Le nouveau bureau exécutif semble privilégier la maîtrise de la communication (le communiqué en est la preuve avec une mise en avant de la « qualité scientifique » du travail de la commission) plutôt que la maîtrise des processus de gestion. Ils pensent gérer le football par la procédure et l’image, alors que le terrain réclame une gestion par l’expérience et l’anticipation.
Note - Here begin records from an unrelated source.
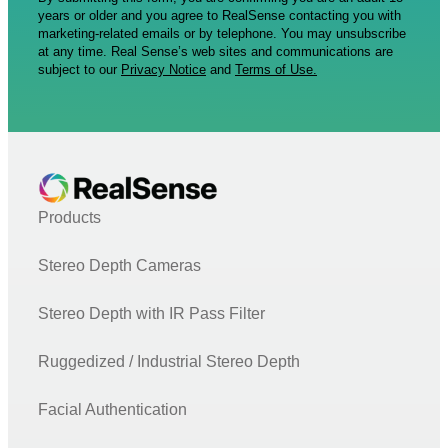
years or older and you agree to RealSense contacting you with
marketing-related emails or by telephone. You may unsubscribe
at any time. Real Sense’s web sites and communications are
subject to our
Privacy Notice
and
Terms of Use.
Products
Stereo Depth Cameras
Stereo Depth with IR Pass Filter
Ruggedized / Industrial Stereo Depth
Facial Authentication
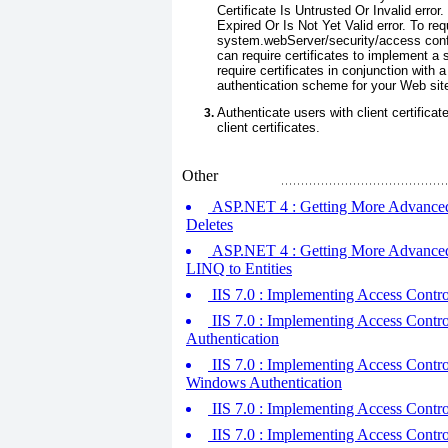
Certificate Is Untrusted Or Invalid error
Expired Or Is Not Yet Valid error. To req
system.webServer/security/access
conf
can require certificates to implement a 
require certificates in conjunction with
authentication scheme for your Web sit
Authenticate users with client certificat
client certificates.
Other
ASP.NET 4 : Getting More Advanced w
Deletes
ASP.NET 4 : Getting More Advanced w
LINQ to Entities
IIS 7.0 : Implementing Access Control
IIS 7.0 : Implementing Access Control 
Authentication
IIS 7.0 : Implementing Access Control
Windows Authentication
IIS 7.0 : Implementing Access Control
IIS 7.0 : Implementing Access Cont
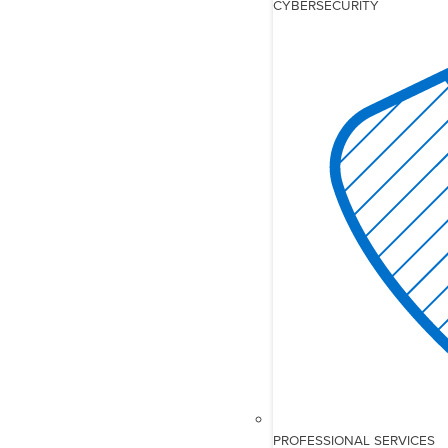
CYBERSECURITY
PROFESSIONAL SERVICES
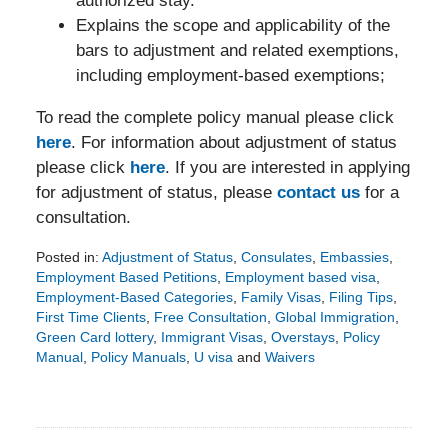
authorized stay.
Explains the scope and applicability of the
bars to adjustment and related exemptions,
including employment-based exemptions;
To read the complete policy manual please click
here
. For information about adjustment of status
please click
here
. If you are interested in applying
for adjustment of status, please
contact us
for a
consultation.
Posted in:
Adjustment of Status
,
Consulates
,
Embassies
,
Employment Based Petitions
,
Employment based visa
,
Employment-Based Categories
,
Family Visas
,
Filing Tips
,
First Time Clients
,
Free Consultation
,
Global Immigration
,
Green Card lottery
,
Immigrant Visas
,
Overstays
,
Policy
Manual
,
Policy Manuals
,
U visa
and
Waivers
Updated:
February
25,
2016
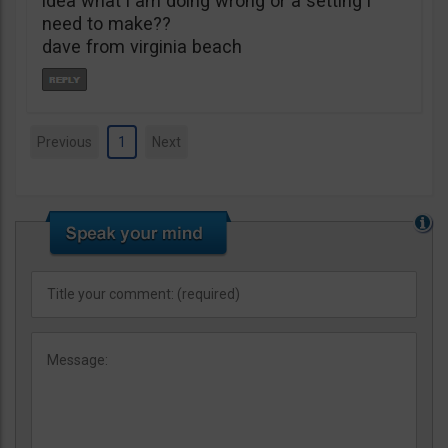
idea what i am doing wrong or a setting i
need to make??
dave from virginia beach
Previous
1
Next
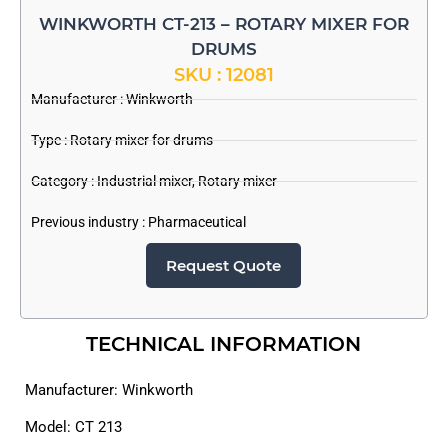
WINKWORTH CT-213 – ROTARY MIXER FOR
DRUMS
SKU : 12081
Manufacturer :
Winkworth
Type : Rotary mixer for drums
Category :
Industrial mixer
,
Rotary mixer
Previous industry :
Pharmaceutical
Request Quote
TECHNICAL INFORMATION
Manufacturer: Winkworth
Model: CT 213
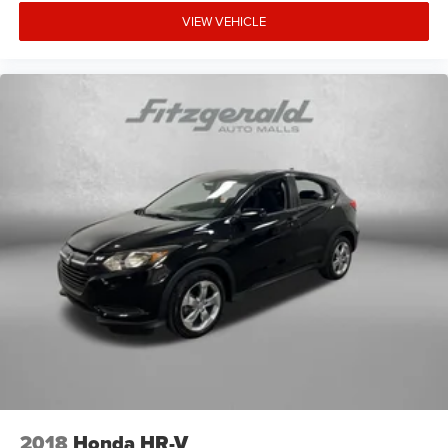
VIEW VEHICLE
2018
Honda HR-V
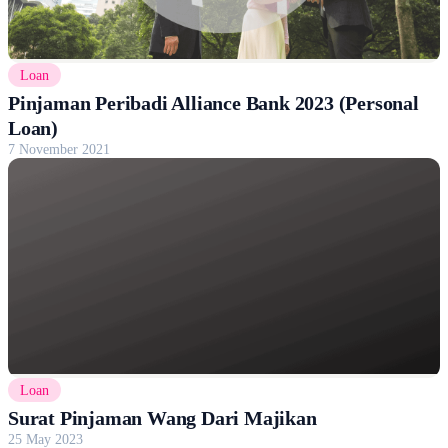
Loan
Pinjaman Peribadi Alliance Bank 2023 (Personal
Loan)
7 November 2021
Loan
Surat Pinjaman Wang Dari Majikan
25 May 2023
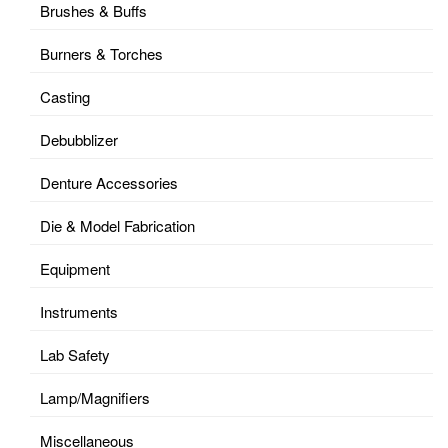
Brushes & Buffs
Burners & Torches
Casting
Debubblizer
Denture Accessories
Die & Model Fabrication
Equipment
Instruments
Lab Safety
Lamp/Magnifiers
Miscellaneous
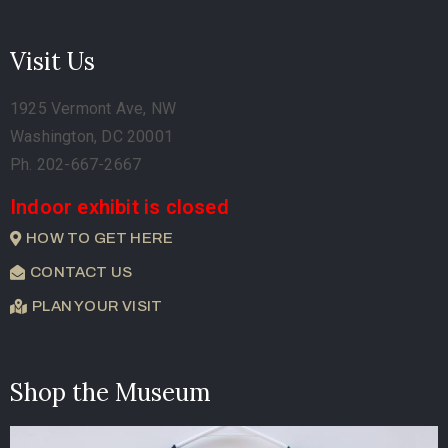
Visit Us
1925 Vermont Ave, NW
Washington, DC 20001
Ph. 202-667-2667
Indoor exhibit is closed
HOW TO GET HERE
CONTACT US
PLAN YOUR VISIT
Shop the Museum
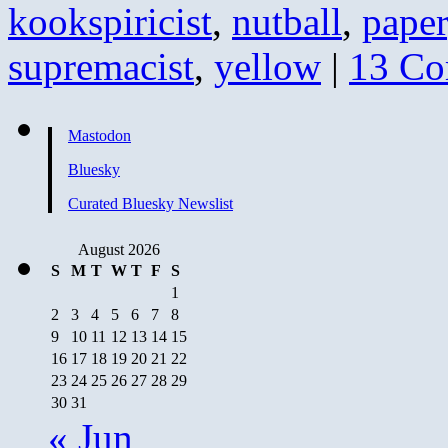
kookspiricist
,
nutball
,
paper
supremacist
,
yellow
|
13 C
Mastodon
Bluesky
Curated Bluesky Newslist
August 2026
S
M
T
W
T
F
S
1
2
3
4
5
6
7
8
9
10
11
12
13
14
15
16
17
18
19
20
21
22
23
24
25
26
27
28
29
30
31
« Jun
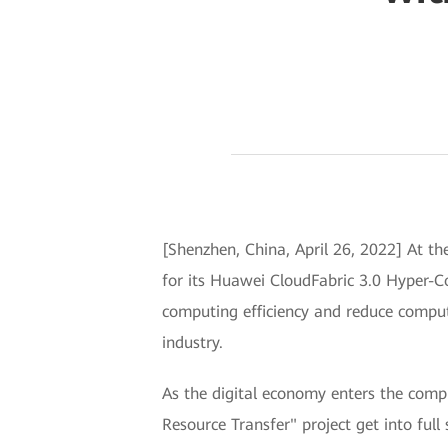
[Shenzhen, China, April 26, 2022] At 
for its Huawei CloudFabric 3.0 Hyper-C
computing efficiency and reduce comput
industry.
As the digital economy enters the comp
Resource Transfer" project get into full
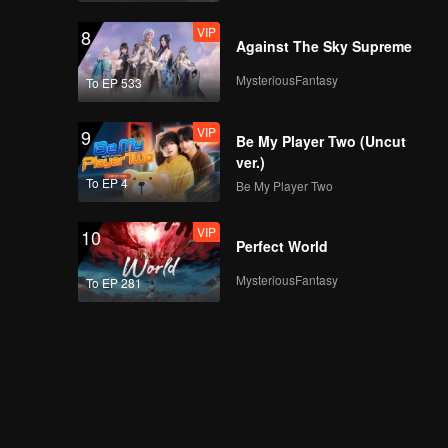
VIP
8
Against The Sky Supreme
MysteriousFantasy
To EP 533
VIP
9
Be My Player Two (Uncut
ver.)
To EP 4
Be My Player Two
VIP
10
Perfect World
MysteriousFantasy
To EP 281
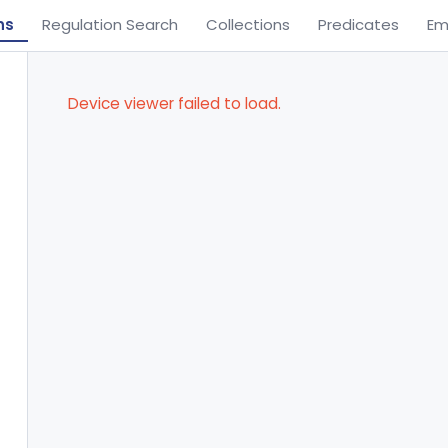
ns
Regulation Search
Collections
Predicates
Em
Device viewer failed to load.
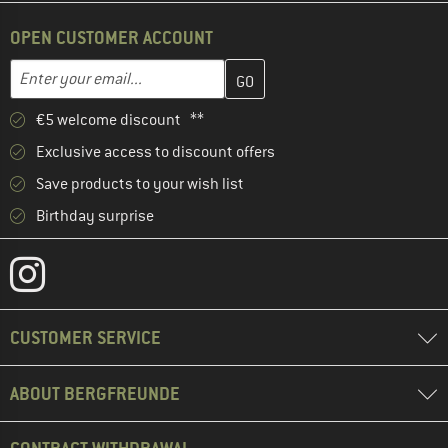
OPEN CUSTOMER ACCOUNT
Enter your email address here and create your customer account 
Email address
€5 welcome discount **
Exclusive access to discount offers
Save products to your wish list
Birthday surprise
CUSTOMER SERVICE
ABOUT BERGFREUNDE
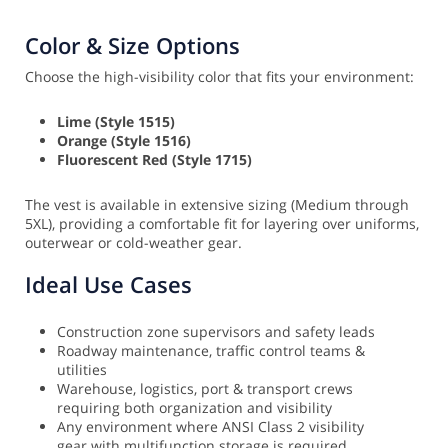
Color & Size Options
Choose the high-visibility color that fits your environment:
Lime (Style 1515)
Orange (Style 1516)
Fluorescent Red (Style 1715)
The vest is available in extensive sizing (Medium through
5XL), providing a comfortable fit for layering over uniforms,
outerwear or cold-weather gear.
Ideal Use Cases
Construction zone supervisors and safety leads
Roadway maintenance, traffic control teams &
utilities
Warehouse, logistics, port & transport crews
requiring both organization and visibility
Any environment where ANSI Class 2 visibility
gear with multifunction storage is required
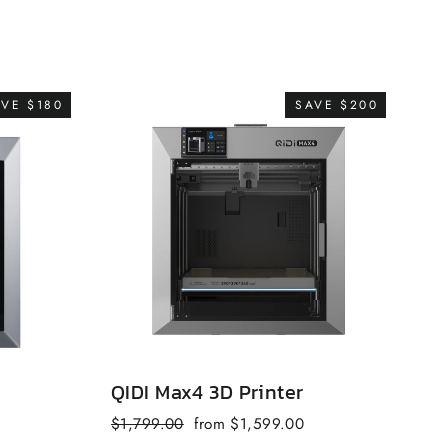
AVE $180
SAVE $200
QIDI Max4 3D Printer
QI
Regular
Sale
$1,799.00
from $1,599.00
fr
price
price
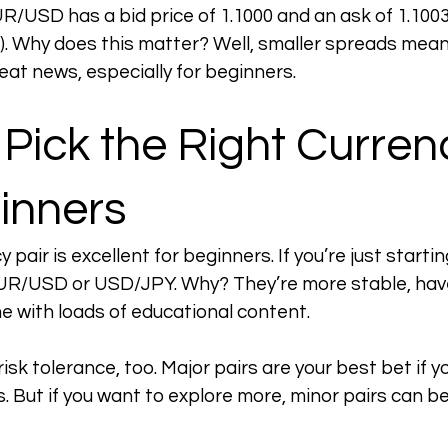
UR/USD has a bid price of 1.1000 and an ask of 1.1003
3). Why does this matter? Well, smaller spreads mean
reat news, especially for beginners.
Pick the Right Currenc
inners
pair is excellent for beginners. If you’re just starting
EUR/USD or USD/JPY. Why? They’re more stable, have
 with loads of educational content.
isk tolerance, too. Major pairs are your best bet if yo
ks. But if you want to explore more, minor pairs can be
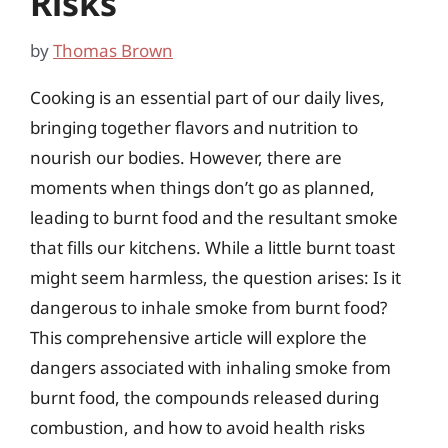
Risks
by
Thomas Brown
Cooking is an essential part of our daily lives,
bringing together flavors and nutrition to
nourish our bodies. However, there are
moments when things don’t go as planned,
leading to burnt food and the resultant smoke
that fills our kitchens. While a little burnt toast
might seem harmless, the question arises: Is it
dangerous to inhale smoke from burnt food?
This comprehensive article will explore the
dangers associated with inhaling smoke from
burnt food, the compounds released during
combustion, and how to avoid health risks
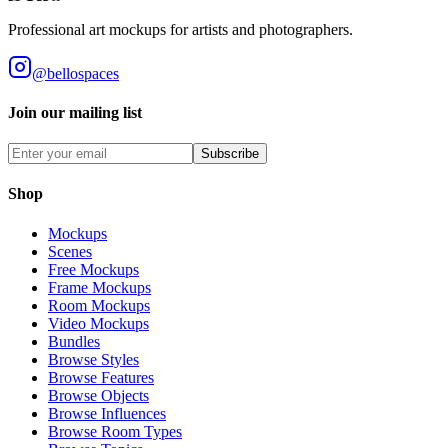
Professional art mockups for artists and photographers.
@bellospaces
Join our mailing list
Subscribe
Shop
Mockups
Scenes
Free Mockups
Frame Mockups
Room Mockups
Video Mockups
Bundles
Browse Styles
Browse Features
Browse Objects
Browse Influences
Browse Room Types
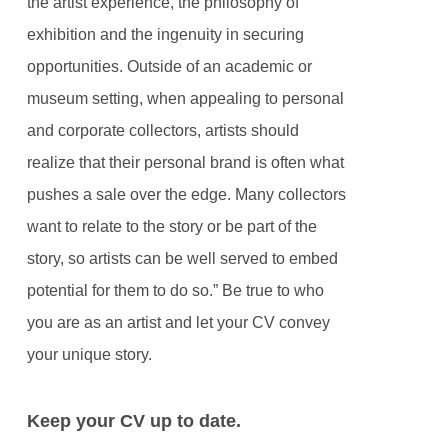
the artist experience, the philosophy of
exhibition and the ingenuity in securing
opportunities. Outside of an academic or
museum setting, when appealing to personal
and corporate collectors, artists should
realize that their personal brand is often what
pushes a sale over the edge. Many collectors
want to relate to the story or be part of the
story, so artists can be well served to embed
potential for them to do so.” Be true to who
you are as an artist and let your CV convey
your unique story.
Keep your CV up to date.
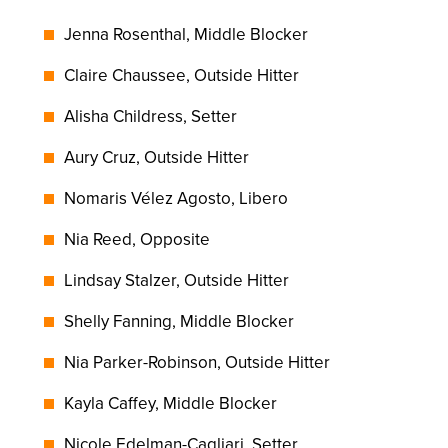
Jenna Rosenthal, Middle Blocker
Claire Chaussee, Outside Hitter
Alisha Childress, Setter
Aury Cruz, Outside Hitter
Nomaris Vélez Agosto, Libero
Nia Reed, Opposite
Lindsay Stalzer, Outside Hitter
Shelly Fanning, Middle Blocker
Nia Parker-Robinson, Outside Hitter
Kayla Caffey, Middle Blocker
Nicole Edelman-Cagliari, Setter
Les nouveaux dirigeants, en cherchant à se légitimer, s’entourent souvent de cercles restreints qui leur renvoient une image embellie de la situation. Cette « bulle » empêche de prendre en compte les alertes sur :
. Les tensions réelles avec le département de tutelle.
. Les attentes pragmatiques des acteurs du football (qui préféraient la stabilité).
. La faisabilité financière réelle des projets.
- La confusion entre « Administration » et « Gouvernance sportive «
Il y a une différence fondamentale entre gérer un dossier administratif (rédiger des communiqués, convoquer des commissions) et comprendre les ressorts psychologiques, techniques et financiers du haut niveau. La méconnaissance du second point conduit à des erreurs de jugement flagrantes :
. On croit qu’un « nom » suffit à régler les problèmes de résultats.
.On pense que les accords financiers avec l’État sont une formalité qui se règlera « en cours de route ».
. En somme, ce qui apparaît comme une stratégie politique pourrait n’être, en réalité, que le tâtonnement d’une équipe qui, malgré ses bonnes intentions affichées, ne maîtrise pas encore les codes du terrain. Ils ont remporté une élection, mais ils découvrent douloureusement que diriger une fédération nécessite une expertise technique que l’on ne peut ni improviser, ni déléguer à de simples commissions ad hoc.
C’est ce décalage qui, in fine, transforme une opportunité de renouveau en une vulnérabilité institutionnelle.